Heart 89:843-847 doi:10.1136/heart.89.8.843
  • Cardiovascular medicine

A prospective study of long term prognosis in young myocardial infarction survivors: the prognostic value of angiography and exercise testing

  1. A A Awad-Elkarim1,
  2. J P Bagger1,
  3. C J Albers2,
  4. J S Skinner2,
  5. P C Adams2,
  6. R J C Hall1
  1. 1Cardiothoracic Directorate, Faculty of Medicine, Imperial College School of Science, Technology and Medicine, Hammersmith Hospital, London, UK
  2. 2The Royal Victoria Infirmary, Newcastle upon Tyne, UK
  1. Correspondence to:
    Dr A A Awad-Elkarim, Department of Cardiology, Hammersmith Hospital, Du Cane Road, London W12 0HS, UK;
  • Accepted 25 March 2002


Objectives: To define the ability of early exercise testing and coronary angiography to predict prognosis in young survivors of myocardial infarction (MI).

Methods: 255 consecutive patients (210 men) aged 55 years or less (mean 48 years) admitted to hospital (1981–85) were eligible. Of these, 150 patients (130 men) who were able to exercise early after MI and underwent coronary angiography within six months constituted the study group and were followed up for up to 15 years. Survival data up to 18 years was obtained for the whole cohort.

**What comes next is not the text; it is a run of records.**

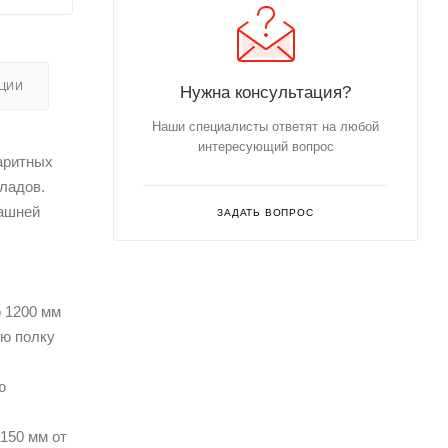
ЦИИ
Нужна консультация?
Наши специалисты ответят на любой
интересующий вопрос
аритных
кладов.
машней
ЗАДАТЬ ВОПРОС
о 1200 мм
ую полку
ю
150 мм от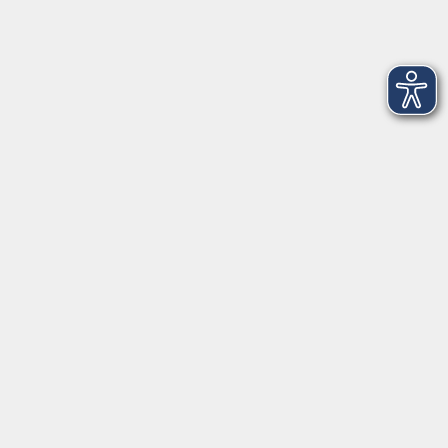
VHS Coburg Stadt und Land
Löwenstrasse 15
96450 Coburg
info@vhs-coburg.de
Tel: 09561 8825-0
Öffnungszeiten
Montag bis Donnerstag:
8–13 Uhr und 13:30–17 Uhr
Freitag:
8–13 Uhr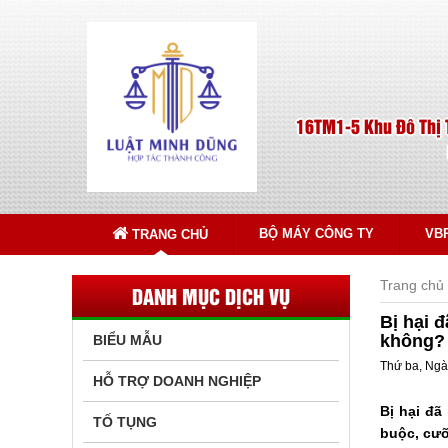
16TM1-5 Khu Đô Thị 
BỘ MÁY CÔNG TY
VB
TRANG CHỦ
Trang chủ
DANH MỤC DỊCH VỤ
Bị hại 
không?
BIỂU MẪU
Thứ ba, Ngà
HỖ TRỢ DOANH NGHIỆP
Bị hại đã
TỐ TỤNG
buộc, cưỡ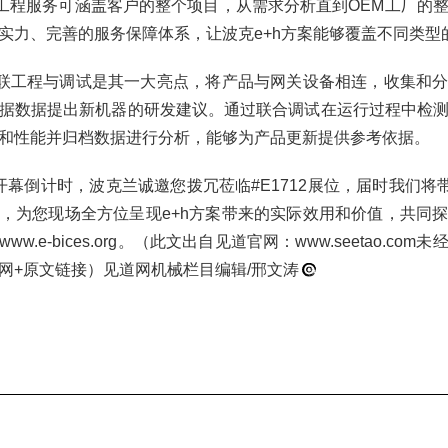
h工程服务可涵盖客户的整个项目，从需求分析直到OEM工厂的
实力、完善的服务保障体系，让波克e+h方案能够覆盖不同类型
互联工程与调试是其一大亮点，将产品与网关设备相连，收集和
据数据提出新机器的研发建议。通过联合调试在运行过程中检
和性能并归档数据进行分析，能够为产品更新提供参考依据。
已进入开幕倒计时，波克兰诚邀您拨冗莅临#E1712展位，届时我们将
，为您现场全方位呈现e+h方案带来的实际效用和价值，共同
w.e-bices.org。（此文出自见道官网：www.seetao.co
网+原文链接）见道网机械栏目编辑/邢文涛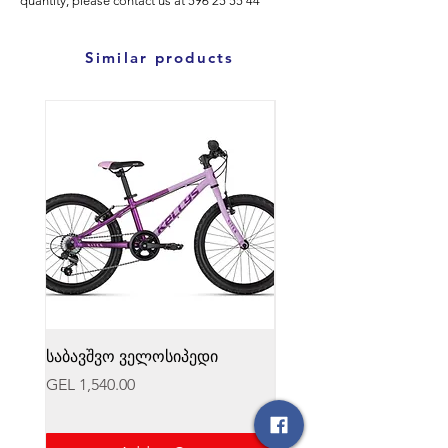
quantity, please
contact us at
596
25 55 44
Similar products
საბავშვო ველოსიპედი
საბავშვო ველოსიპედი
Price
Price
GEL 1,540.00
GEL 1,540.00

Results: Survival at a median of 16 years was 52% for the whole cohort, 62% for the study group, and 48% for the excluded group. From nine years onwards survival deteriorated significantly in the study group compared with an age matched background population. Fifteen years after MI, 121 patients (81%) in the study group had had at least one event (death, MI, revascularisation, cardiac readmission, stroke) leaving 29 (19%) event-free. The number of diseased vessels was the major determinant of time to first event (p = 0.001) and event-free survival (p = 0.04). Exercise duration was also important in the prediction of time to first event (p = 0.003). Death was influenced by a history of prior MI.

Conclusion: The favourable initial survival was followed by significant deterioration after nine years. This late attrition is an important treatment target. Furthermore, this study supports risk stratification early after MI combining angiography with non-invasive tools.